Looking for a well balanced portfolio, I've always tried to pick good funds in the Large, Mid, and Small Cap categories based on the fund's objective. Lately, this has become difficult to accomplish. In the latest WSJ Quarterly Mutual Fund Report, Lipper now rates the Janus Triton Fund (JANIX) as a Mid-Cap Growth, where formerly it was Small-Cap. It also rates the Janus Enterprise (JAENX) as an All-Cap Growth, where formerly it was Mid-Cap.
I'm not going to rebalance my portfolio because fund managers can't adhere to objectives, or Lipper uses their own criteria, but I'm wondering if my approach to diversity is too simplistic? Rather than Large-Mid-Small, should I be using other categories? I'm interested in your opinions. Thanks.
Comments
Regards,
Ted
https://www.google.com/finance?q=NYSEARCA:ITOT&ei=oF_pUfCbMMSerAHZzAE
Of course this puts you in the position of trying to out guess your fund managers but that's for another discussion.

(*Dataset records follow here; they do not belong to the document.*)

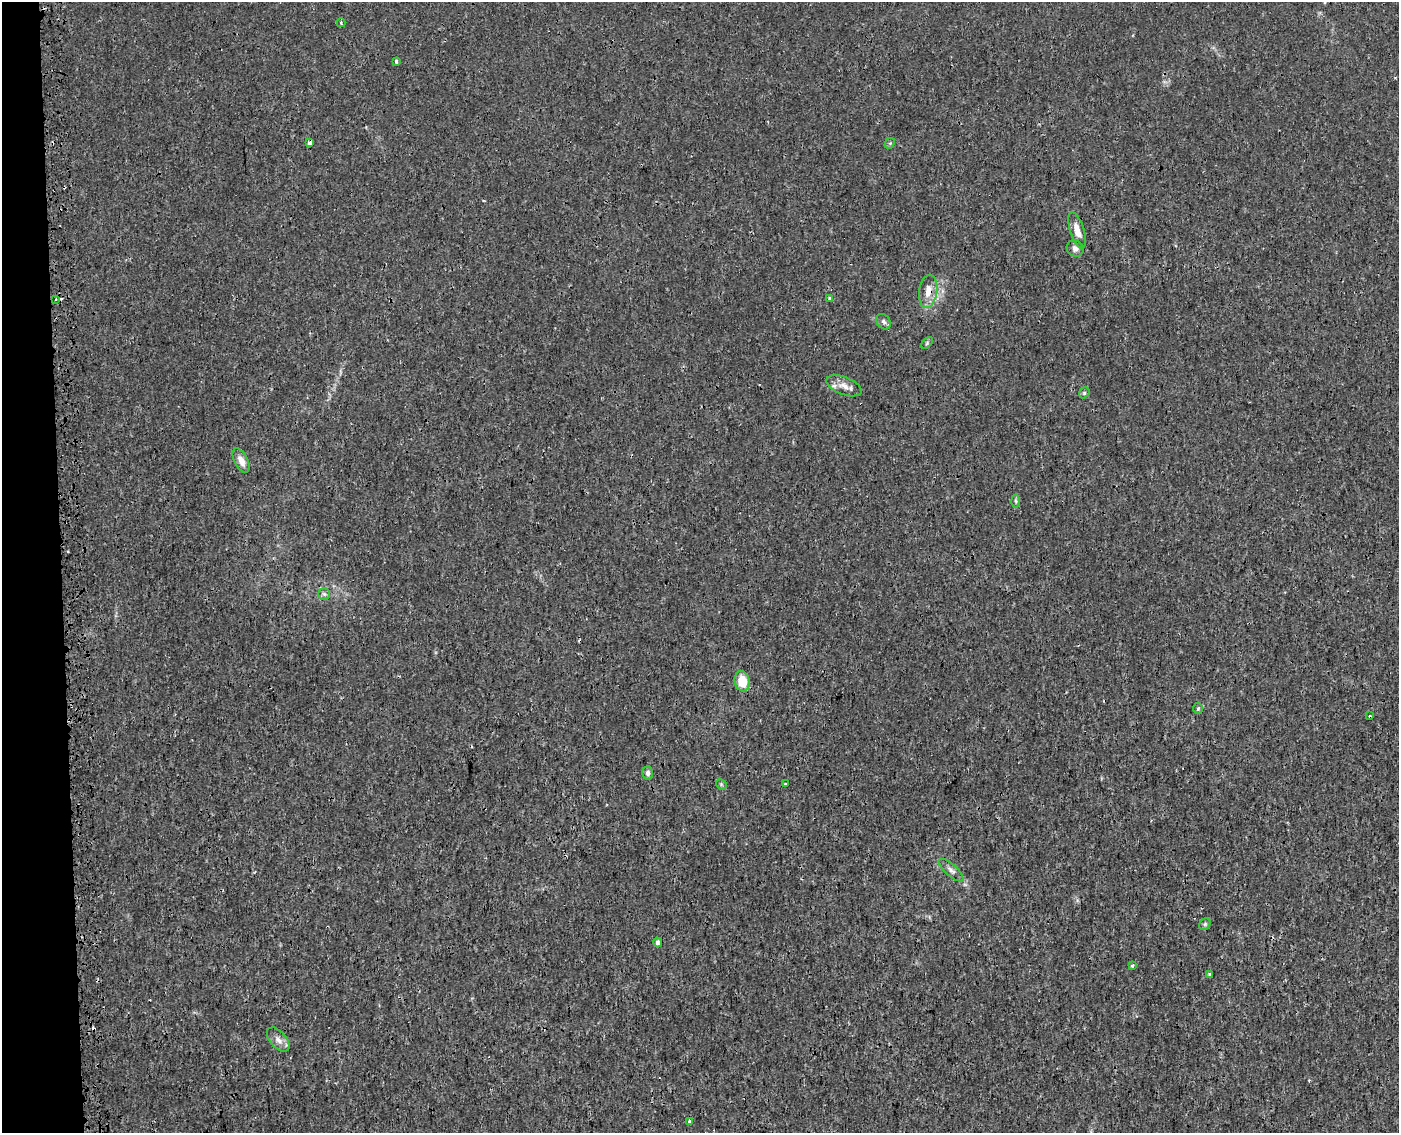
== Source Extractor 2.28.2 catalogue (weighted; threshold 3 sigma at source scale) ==
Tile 4 of 3 x 4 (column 1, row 2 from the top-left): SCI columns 82-1478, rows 2312-3442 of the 4397 x 4623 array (HDU 1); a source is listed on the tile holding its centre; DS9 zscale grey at full resolution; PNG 1401 x 1135 px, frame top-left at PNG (2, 2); each listed source drawn as its Kron ellipse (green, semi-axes under 4 px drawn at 4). Shown black and unused: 5% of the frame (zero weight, under 3 of 4 exposures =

ITOT is a great idea, although I would prefer VTI which is slightly less expensive and has a much higher average daily trading volume. The mutual fund equivalent of VTI is VTSMX/VTSAX/VITSX.
Kevin
Investor: No, I wasn't aware of the change of managers. Are you suggesting dumping the fund, or just paying careful attention thru the next few quarters?
Ted is correct if you are trying for a balanced US portfolio, but Kdow has the costs figured. I have ridden "good" funds up and down and sometimes up again long enough to believe that the only managers who (occasionally) earn their fees have the latitude to switch styles and markets at will.
Almost all posters here are market timers, but some are still in the closet. Considering how few managers consistently out-perform the index over time (few of mine have; and, as investor points out, they often leave to make more money - and the source of that money is you, of course), you either have to trust "go anywhere" managers (probably best reserved for "non-core" funds) or look at the P/E ratios of various market segments (including non-US) and decide if you have the courage to 'buy the unloved" in an index (probably not emerging markets or foreign small caps, though), which usually works if you live long enough.